In a finding that may provide a scientific basis for eventual treatment, neurology researchers have shown that traumatic brain injury reduces the level of a protein that helps keep brain activity in balance. The resulting abnormal activity, in turn, is thought to be an underlying reason for seizures and memory defects experienced by people who have suffered a traumatic brain injury (TBI).
"A traumatic brain injury occurs to someone in the United States every 23 seconds," said study team leader Akiva S. Cohen, Ph.D., of The Children's Hospital of Philadelphia, adding that, "TBI is the leading cause of death among children and young adults in this country. There are no cures known for traumatic brain injury. Our hope is that our research may contribute to potential therapies for TBI patients."
Transportation accidents such as car crashes are responsible for the majority of TBIs in people under age 75. According to the National Institutes of Health, over 5 million Americans currently have permanent disabilities resulting from TBIs.
The study, which was done in animals, appears in the journal Neurobiology of Disease, published online on Oct. 10.
Using mice, the researchers showed for the first time that TBI reduces the levels of a protein called potassium-chloride co-transporter 2 (KCC2) within a portion of the brain called the dentate gyrus. The dentate gyrus controls overactivity from reaching seizure-prone brain cells further along the circuit.

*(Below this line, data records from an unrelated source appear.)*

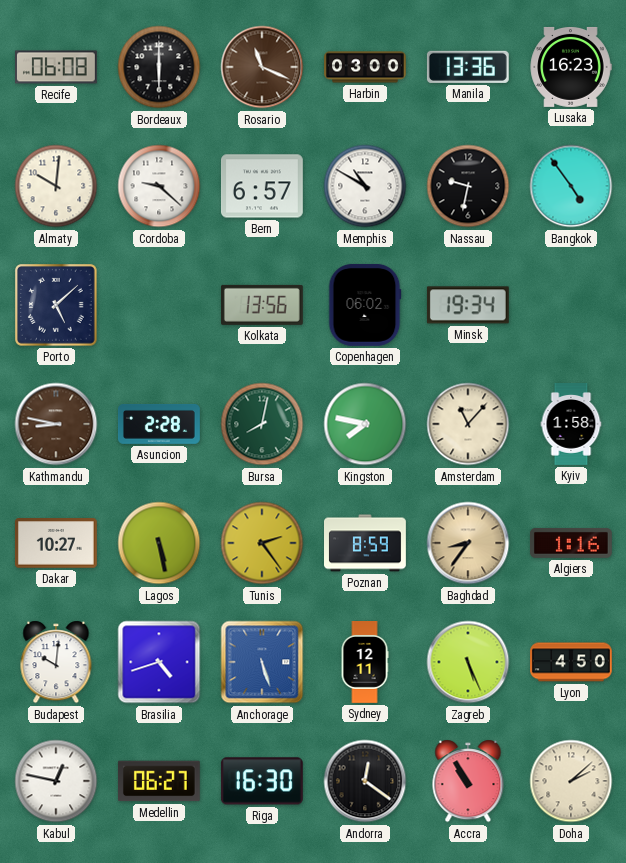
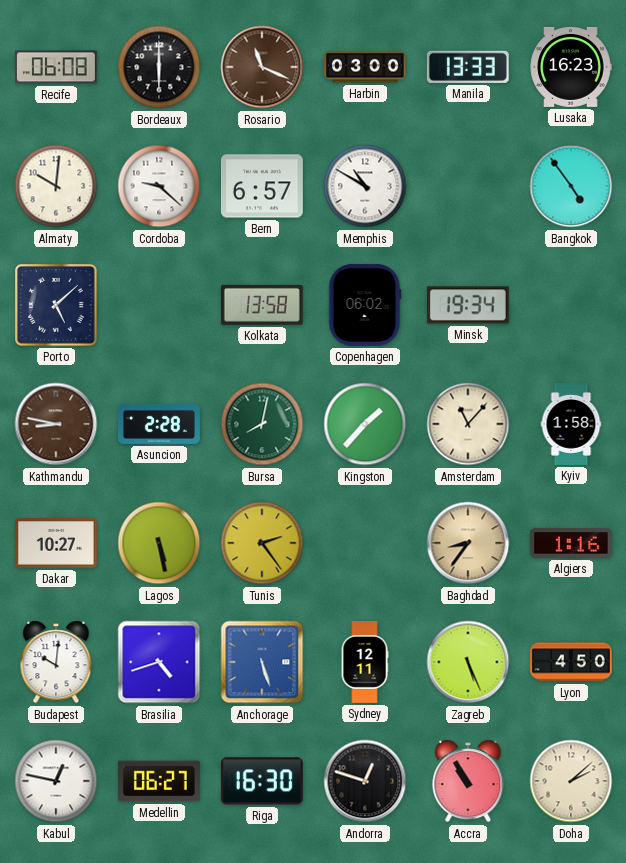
Manila: 13:36 -> 13:33
Nassau: 9:32 -> none
Kolkata: 13:56 -> 13:58
Kingston: 7:47 -> 1:37
Poznan: 8:59 -> none
Andorra: 12:21 -> 12:48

The dentate gyrus is a gatekeeper in maintaining a balance between two systems of neurotransmitters in the brain: the glutamate system and the gamma-aminobutyric acid system, abbreviated GABA(A). Glutamate stimulates neurons to fire, while GABA(A) inhibits that activity. "When lower levels of the KCC2 transporter weaken the dentate gyrus's ability to act as a gatekeeper," said Dr. Cohen, "neurons become more excitable, and seizures can occur."